Comment Guilleri devint amoureux.
Pendant qu'il se
fait connoître par ses liberalités &
courtoisies, la fortune lui présenta un beau parti pour son
avancement. Une jeune Veuve devint amoureuse de lui, lui
déclara sa passion, & le pria de la voir souvent,
puisque sa compagnie lui étoit plus agréable que
chose du monde.
Lors qu'il vit que
cette veuve l'aimoit tendrement, & jugeant que s'il la pouvoit
épouser il vivroit à son aise mais le
misérable comptoit sans son hôte, comme dit le
proverbe; car au lieu de son profit ce fut sa perte.
Il voulut
paroître plus que jamais pour complaire à sa
Maîtresse, & pour mieux parvenir à son
dessein, il pria quelques Gentils-hommes de ses amis de parler au pere
de la veuve touchant son mariage.

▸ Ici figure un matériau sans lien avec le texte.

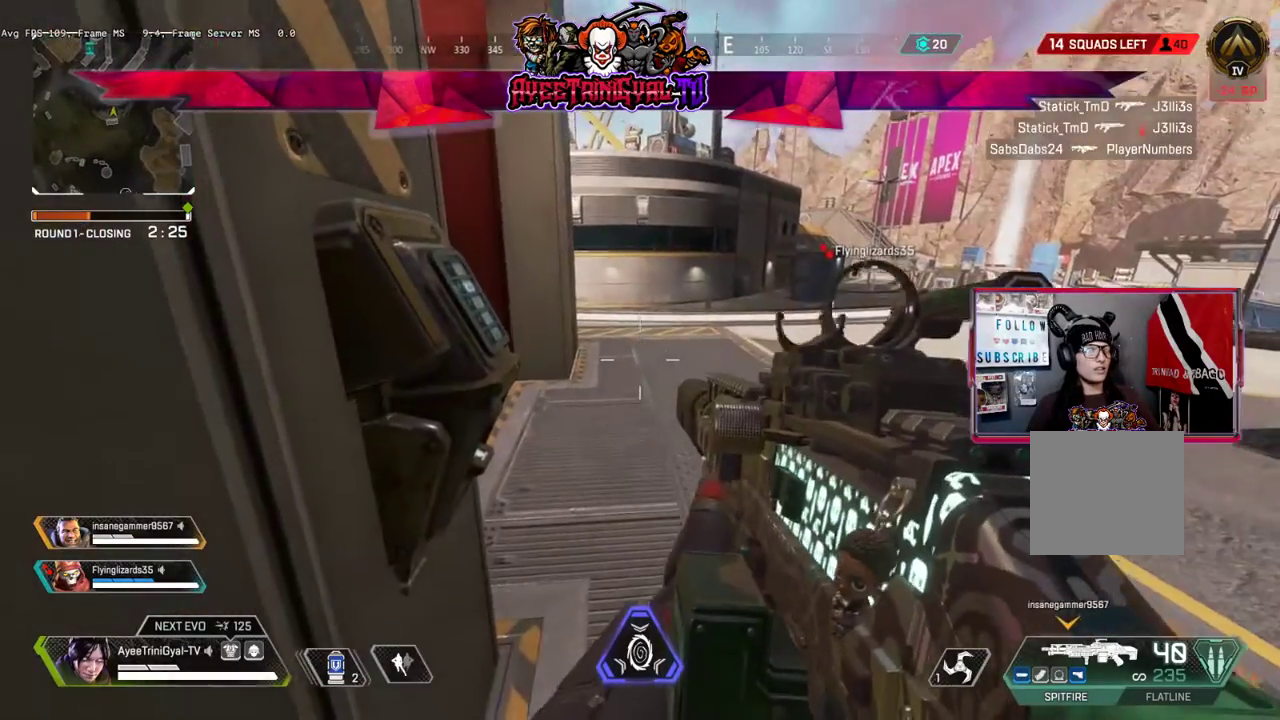
{"buttons": [], "left_stick": "center", "right_stick": "up", "events": []}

Ils s'employerent si bien
pour cet affaire que le mariage fut conclu, les nôces se
firent avec grande pompe & magnificence. Le voilà
élevé à un des plus hauts degrez de la
fortune : il se baignoit dans ses délices, croyant que
personne ne le connoîtroit : mais le miserable ne considerant
pas que Dieu sçavoit tous ses secrets.
Il avoit joui
trois ans du doux fruit de son mariage : mais sa retraite n'avoit pas
été si bien couverte, que plusieurs ne fussent
informez du lieu de sa demeure : entre autre un Marchand de Bordeaux
à qui il avoit autrefois volé deux mille francs.
Ce Marchand
assuré du lieu de sa retraite, présente
Requête au Prévôt, le supplie de lui
donner main forte pour prendre un voleur qui s'étoit
retiré à Saint Justin qui l'avoit volé
autrefois près de la Rochelle. Le Prevôt
même s'y achemine, avec quinze ou seize de ses Archers bien
armés.
Il arrive
à la porte du Château ou Guilleri demeuroit.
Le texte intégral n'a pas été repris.